═════ Passage ═════
# Any advice from the successful reconciliators?



## oklahoma1701

My wife and I have been separated for 4 months. During the first month, there was a lot of anger and confusion on both our parts on where we wanted to go and what we wanted to do.

The 2nd month got a little better. Communication started opening up and we started getting things out.

The 3rd month, we actually went on a mini-vacation (platonic) with the kids and attended Christmas parties and family gettogethers together (but still stating we were separated to people). 

The beginning for the 4th month, we actually spent Christmas Eve night together with the kids and even slept in the bed together. We cuddled some, but that is it. We went to my family's Christmas lunch together too. New Years Eve, I invited her to come along with my friends and I and she accepted. We had a great time and she even mentioned that had my friends not been with me that she'd have invited me to stay over with her.
═════
Retype the forum post about the separation word for word, from "My wife and" up to and including "over with her.".
═════ Data for analysis ═════
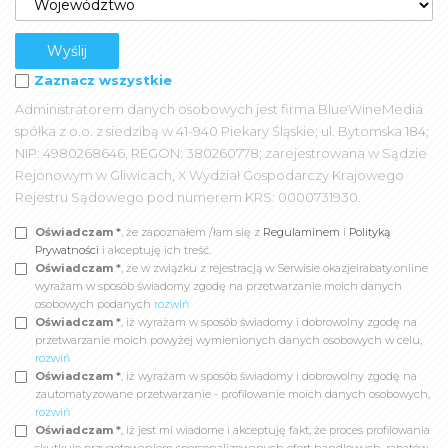
Zaznacz wszystkie
Administratorem danych osobowych jest firma BlueWineMedia
spółka z o.o. z siedzibą w 41-940 Piekary Śląskie; ul. Bytomska 184;
NIP: 4980268646, REGON: 380260778; zarejestrowana w Sądzie
Rejonowym w Gliwicach, X Wydział Gospodarczy Krajowego
Rejestru Sądowego pod numerem KRS: 0000731930.
Oświadczam *
, że zapoznałem /łam się z
Regulaminem
i
Polityką
Prywatności
i akceptuję ich treść.
Oświadczam *
, że w związku z rejestracją w Serwisie okazjeirabaty.online
wyrażam w sposób świadomy zgodę na przetwarzanie moich danych
osobowych podanych
rozwiń
Oświadczam *
, iż wyrażam w sposób świadomy i dobrowolny zgodę na
przetwarzanie moich powyżej wymienionych danych osobowych w celu,
rozwiń
Oświadczam *
, iż wyrażam w sposób świadomy i dobrowolny zgodę na
zautomatyzowane przetwarzanie - profilowanie moich danych osobowych,
rozwiń
Oświadczam *
, iż jest mi wiadome i akceptuję fakt, że proces profilowania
═════
Task answer:
My wife and I have been separated for 4 months. During the first month, there was a lot of anger and confusion on both our parts on where we wanted to go and what we wanted to do.

The 2nd month got a little better. Communication started opening up and we started getting things out.

The 3rd month, we actually went on a mini-vacation (platonic) with the kids and attended Christmas parties and family gettogethers together (but still stating we were separated to people). 

The beginning for the 4th month, we actually spent Christmas Eve night together with the kids and even slept in the bed together. We cuddled some, but that is it. We went to my family's Christmas lunch together too. New Years Eve, I invited her to come along with my friends and I and she accepted. We had a great time and she even mentioned that had my friends not been with me that she'd have invited me to stay over with her.